I originally posted this a year ago and thought it was worth revisiting....

I know Thanksgiving is a month away but, an issue that involves turkey day is before us in this election, so I thought I'd touch on it a tad early.
Rush talked about this on his show today and I've heard it many times before in various media but, the link between the Pilgrims and the current question of socialism that we face in this election is interesting. As I've pointed out many times before, the crap with which the government indoctrination centers(public schools) fill your kid's head about history, government, and society is mostly politically correct garbage. Thanksgiving is a perfect example. If you asked 100 public high-school graduates what the Pilgrims were thankful for, 99 of them, assuming they could find the US on a map of North America, would tell you the Pilgrims were thankful to the Indians for saving their wretched, miserable lives. Here's how the basic tale goes, at least in most public schools:
The interloping, white Pilgrims rudely invaded the peaceful serenity of Earth-loving, native-Americans(the original environmentalists), bringing with them disease, pestilence, and tooth decay. Not to mention wastefulness of Earth's precious resources, the assumption of white superiority over dark-skinned people, and syphilis(and that's just what your first grader learns). The Pilgrims didn't know how to hunt, fish, or garden so half of them died during the first winter(and rightly so because they were such bad people to the quaint, Indians). During the following Spring and Summer, the kind, benevolent Indians taught the stupid, lazy white Pilgrims to provide for themselves. After the bountiful harvest at the end of the summer, the Pilgrims invited the Indians over for a feast to thank them for saving their decrepit, worthless, miserable lives...after which the Indians were either killed or rounded up and put on reservations and made to become alcoholics and failures because the white man didn't want any more trouble from them. And that's the story of Thanksgiving that your first grader no doubt can recount to you almost verbatim.
Well, it didn't exactly happen like that. William Bradford, the first governor of Plymouth, wrote about the first colony, it's troubles, and about it's first Thanksgiving. You can read an excellent account here, or in many other places on the web.
What teachers always leave out of the story of the Pilgrims, is that they attempted collectivism, i.e. socialism for the first time in America, right there in Plymouth. Bradford assigned every family that remained after the first deadly winter, a plot of land. Every family had to take whatever they grew and put in a collective common area from which every family could take what it needed. What Bradford very quickly learned was that in the absence of self-interest, the Pilgrims were a bunch of shiftless degenerates who sat around waiting to get some of what everybody else produced, to the point that barely anything got produced at all. Collectivism/socialism had failed utterly and completely, because where's the incentive to work hard, and be efficient and productive if the fruits of your labor will be taken away and given to others who haven't worked as hard, if at all?
So Bradford re-issued plots of land to each family and whatever they grew on that plot of land was theirs to keep.
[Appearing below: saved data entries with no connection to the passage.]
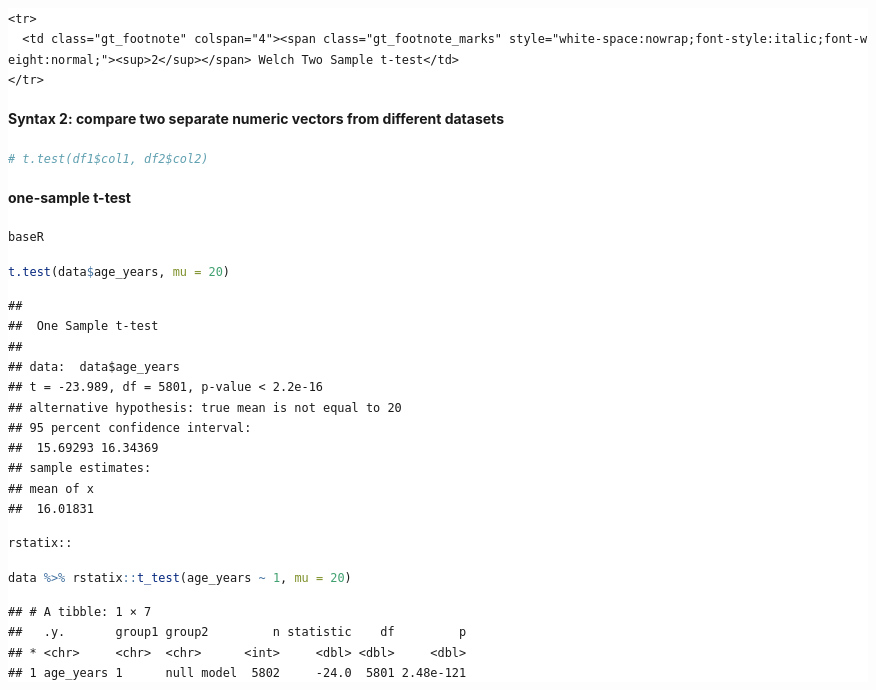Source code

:     <tr>
      <td class="gt_footnote" colspan="4"><span class="gt_footnote_marks" style="white-space:nowrap;font-style:italic;font-weight:normal;"><sup>2</sup></span> Welch Two Sample t-test</td>
    </tr>
  </tfoot>
</table>
</div>

#### Syntax 2: compare two separate numeric vectors from different datasets

``` r
# t.test(df1$col1, df2$col2)
```

#### one-sample t-test

`baseR`

``` r
t.test(data$age_years, mu = 20)
```

    ## 
    ##  One Sample t-test
    ## 
    ## data:  data$age_years
    ## t = -23.989, df = 5801, p-value < 2.2e-16
    ## alternative hypothesis: true mean is not equal to 20
    ## 95 percent confidence interval:
    ##  15.69293 16.34369
    ## sample estimates:
    ## mean of x 
    ##  16.01831

`rstatix::`

``` r
data %>% rstatix::t_test(age_years ~ 1, mu = 20)
```

    ## # A tibble: 1 × 7
    ##   .y.       group1 group2         n statistic    df         p
    ## * <chr>     <chr>  <chr>      <int>     <dbl> <dbl>     <dbl>
    ## 1 age_years 1      null model  5802     -24.0  5801 2.48e-121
Soon, with the incentive of self-interest, the Pilgrims were producing more food than they could possibly eat. So they set up trading posts to facilitate the mutually beneficial, free exchange of goods between each other and with the Indians. Their ingenuity, efficiency, and productivity produced so much food that they hosted a feast, and invited the Indians to join them, to thank God, not the Indians for their lives and their bounty.
See, that's not the politically correct tale of Thanksgiving collectivism that unionized school marms like to teach. Like William Bradford, Obama wants to create here in America, a collectivist utopia where many people share in the bounty produced by the few. But unlike Bradford, Obama does not have the wisdom to see that it is doomed to failure....and there's a lot more at stake this time around.